Tapioca Pearl Pudding with Lychees and Mango
makes 6-8 servings
6 cups water
1 cup small (1/8-inch) pearl tapioca (not quick-cooking)
1 (20-ounces) can lychees in syrup
2 tablespoons sugar
2 (3-inch) strips lime zest
1 (2-inch) piece peeled ginger, thinly sliced
1 large ripe mango, peeled and cut into 1/2-inch pieces
1 teaspoon fresh lime juice
- Bring water to a boil in a heavy medium saucepan, then stir in tapioca. Simmer, stirring often, 10 minutes. Cover and remove from heat. Let stand until most of pearls are translucent, 25 to 30 minutes.

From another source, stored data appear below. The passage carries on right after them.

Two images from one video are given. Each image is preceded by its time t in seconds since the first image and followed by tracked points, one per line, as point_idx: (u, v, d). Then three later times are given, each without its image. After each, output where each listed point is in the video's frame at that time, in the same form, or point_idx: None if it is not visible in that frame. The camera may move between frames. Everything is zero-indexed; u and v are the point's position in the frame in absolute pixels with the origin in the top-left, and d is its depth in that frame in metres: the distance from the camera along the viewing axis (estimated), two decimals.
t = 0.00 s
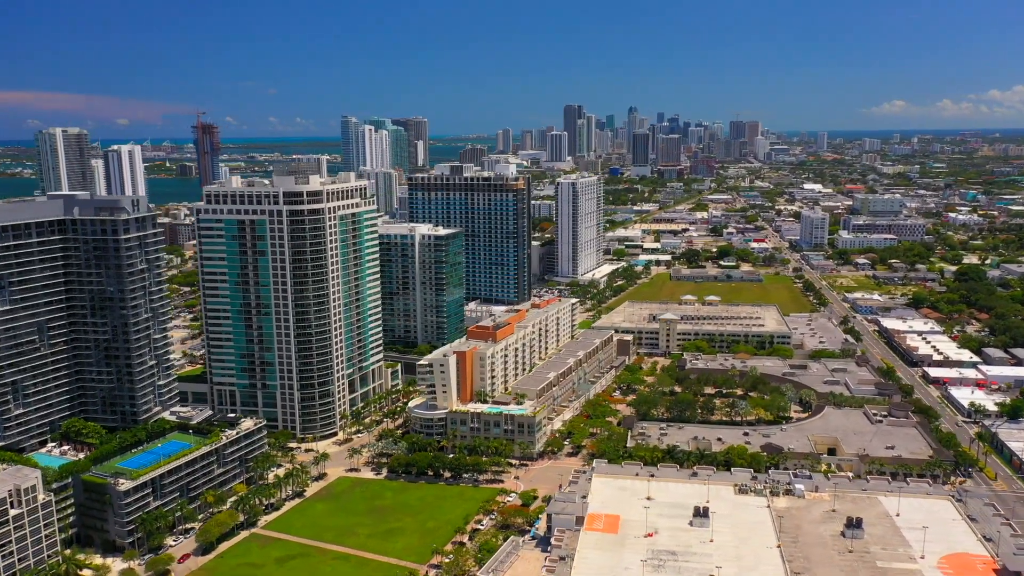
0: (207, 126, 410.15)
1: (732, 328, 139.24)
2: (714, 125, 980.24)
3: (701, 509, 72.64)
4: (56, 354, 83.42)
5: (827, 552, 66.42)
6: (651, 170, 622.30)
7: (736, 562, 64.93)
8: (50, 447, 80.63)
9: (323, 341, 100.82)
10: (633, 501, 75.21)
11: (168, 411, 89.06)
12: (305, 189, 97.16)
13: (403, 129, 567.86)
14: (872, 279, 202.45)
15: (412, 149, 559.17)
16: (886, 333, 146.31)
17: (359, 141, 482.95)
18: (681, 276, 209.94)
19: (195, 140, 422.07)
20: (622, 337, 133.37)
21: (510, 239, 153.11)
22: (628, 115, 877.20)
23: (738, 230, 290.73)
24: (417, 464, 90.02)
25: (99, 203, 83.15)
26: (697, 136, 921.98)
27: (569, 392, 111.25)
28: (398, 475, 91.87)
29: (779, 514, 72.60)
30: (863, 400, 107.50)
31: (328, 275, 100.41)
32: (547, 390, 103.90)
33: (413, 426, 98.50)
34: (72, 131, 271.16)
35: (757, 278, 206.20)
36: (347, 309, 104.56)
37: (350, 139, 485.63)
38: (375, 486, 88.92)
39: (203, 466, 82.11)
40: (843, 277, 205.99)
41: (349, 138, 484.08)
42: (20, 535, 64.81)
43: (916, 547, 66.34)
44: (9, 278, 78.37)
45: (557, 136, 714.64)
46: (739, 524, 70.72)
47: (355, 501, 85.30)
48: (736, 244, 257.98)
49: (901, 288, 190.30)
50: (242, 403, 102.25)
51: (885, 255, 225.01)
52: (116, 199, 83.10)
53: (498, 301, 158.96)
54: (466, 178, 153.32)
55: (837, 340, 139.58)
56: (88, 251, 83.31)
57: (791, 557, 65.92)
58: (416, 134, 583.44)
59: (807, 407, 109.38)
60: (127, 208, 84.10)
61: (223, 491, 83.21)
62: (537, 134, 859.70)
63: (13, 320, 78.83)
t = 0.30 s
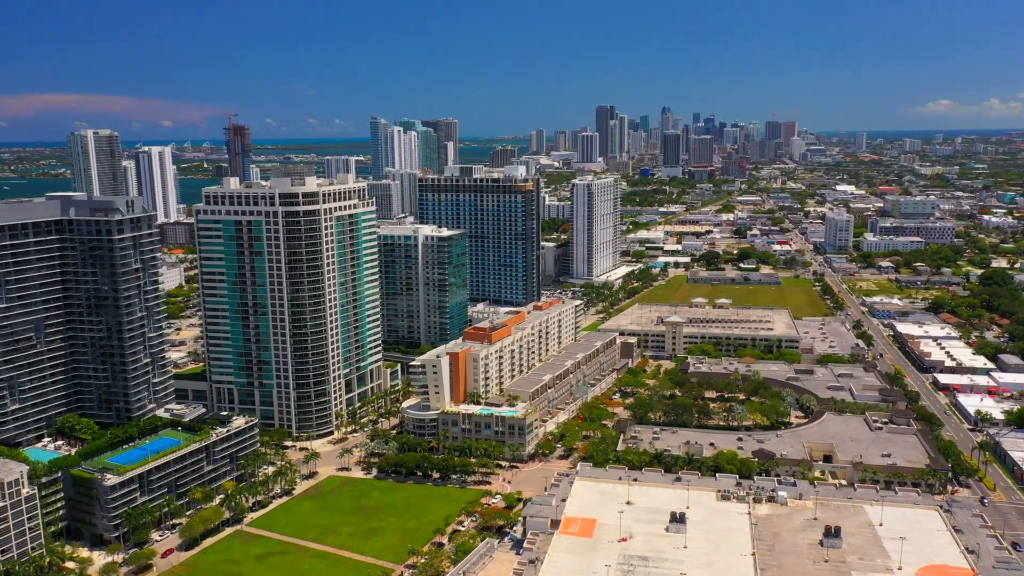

- Drain syrup from lychees into a small saucepan and add sugar, zest, ginger, and 1/4 teaspoon salt. Simmer, stirring occasionally, 10 minutes, then remove from heat and let stand 5 minutes.
- Coarsely chop lychees and put in a bowl with mango. Drain tapioca in a colander and rinse under cold water until cool, then add to fruit. Strain syrup though a fine- mesh sieve into fruit. Stir in lime juice and let stand 1 hour for flavors to blend.